Today, downtown Chula Vista boasts three local brewery venues—Chula Vista Brewery, Groundswell Brewing, Thr3e Punk Ales Brewing—on a single block. It’s impressive, as is the growth in the number of craft-beer producers, retailers and consumers in the county’s second-largest municipality. Much of that has to do with the high visibility of its downtown beer businesses as well as breweries and brewpubs in the densely populated Eastlake and Otay Ranch communities. But before any of them were even a twinkle in their founders’ eyes, there was Chula Vista’s first modern-era craft-beer producer, Bay Bridge Brewing.
Founded in 2006 by homebrewers Jim Shirey and Doug Chase, the business flew largely under the radar, starting out by selling its beer to a short list of South Bay draft accounts, including restaurants and yacht clubs. The duo produced its straightforward array of ales—blonde, wheat, amber, hoppy—using a 15-barrel brewhouse obtained from La Jolla’s defunct Sports City Cafe and Brewery. That vessel was later used to supply house beers to The Brew House at Eastlake, which Shirey and Chase opened in strip mall in in its eponymous neighborhood in 2007.
Though that business shuttered in 2012 (it has since been taken over by Chula Vista Brewery and reopened under that company’s flag in 2021), it provided the business partners their first direct interface with the people drinking their beer. Until then, their base of operations had been closed to the public. Following their return to production brewing, with on-site tasting rooms having become the norm for local breweries, they decided to add one, as well.
Being Chula Vista’s first—and only—beermaking interest meant cutting through strand after strand of governmental red tape, but Shirey and Chase persisted, and by the summer of 2015, they had a fully permitted tasting room in their off-Broadway cul-de-sac facility going by the business’ original name.

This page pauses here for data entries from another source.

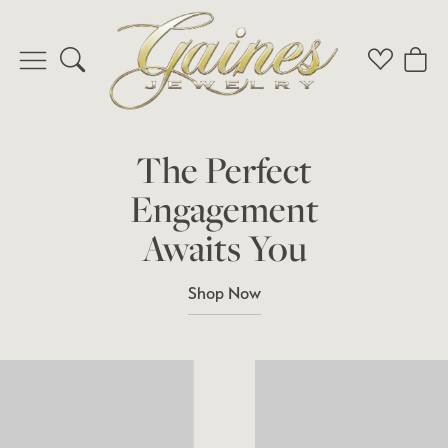
Toggle Search Menu
Toggle My 
Toggl
The Perfect
Engagement
Awaits You
Shop Now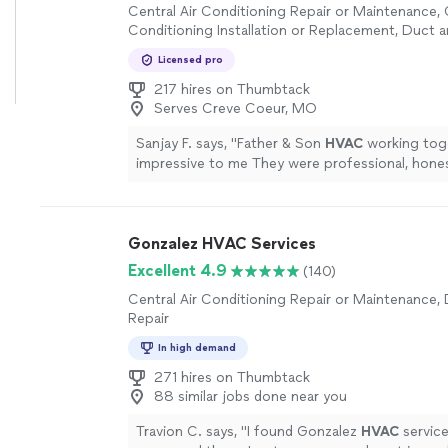
Central Air Conditioning Repair or Maintenance, 
Conditioning Installation or Replacement, Duct 
Licensed pro
217 hires on Thumbtack
Serves Creve Coeur, MO
Sanjay F. says, "
Father & Son
HVAC
working tog
impressive to me They were professional, hones
knowledgeable from start to finish.
"
See more
Gonzalez HVAC Services
Excellent 4.9
(140)
Central Air Conditioning Repair or Maintenance,
Repair
In high demand
271 hires on Thumbtack
88 similar jobs done near you
Travion C. says, "
I found Gonzalez
HVAC
servic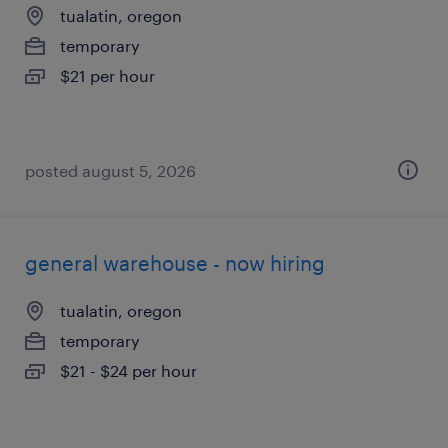
tualatin, oregon
temporary
$21 per hour
posted august 5, 2026
general warehouse - now hiring
tualatin, oregon
temporary
$21 - $24 per hour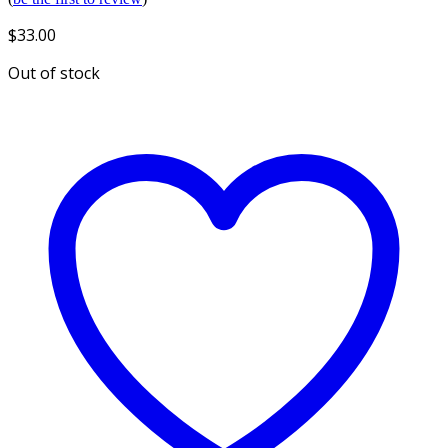
$
33.00
Out of stock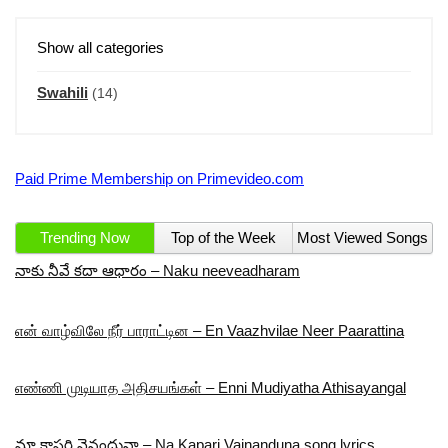
Show all categories
Swahili
(14)
Paid Prime Membership on Primevideo.com
Trending Now
Top of the Week
Most Viewed Songs
నాకు నీవే కదా ఆధారం – Naku neeveadharam
என் வாழ்விலே நீர் பாராட்டின – En Vaazhvilae Neer Paarattina
எண்ணி முடியாத அதிசயங்கள் – Enni Mudiyatha Athisayangal
మా కాపరి వైనందునా – Na Kapari Vainanduna song lyrics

Bay Bridge went on to draw an impressive collection of regulars behind a beer menu that resisted change, addition or adjuncts or infusion of modern-day influences such as haze, kettle-souring or adjuncts. Shirey and Chase preferred to stick to their tried-and-true recipes while offering patrons entertainment options. Live music was a weekend staple, as were comedy nights. Bay Bridge led with the latter more than any other local brewery, but it was no joke when its founders took to social media to announce that Sunday, November 27 would be the company’s last day in operation. After more than a decade-and-a-half of working together, Shirey and Chase are calling it a career.
Though they were easily the quietest of Chula Vista’s now plentiful cadre of brewery owners (in addition to the aforementioned operations, Novo Brazil Brewing has grown to become the municipality’s largest craft-beer interest, while Barrio Logan-based Attitude Brewing and Miramar’s Little Miss Brewing have opened tasting rooms in downtown Chula Vista and Eastlake, respectively), the departing duo left their mark, making it easier for those who would follow to do business in a community that has come to be very proud of its local beermaking institutions.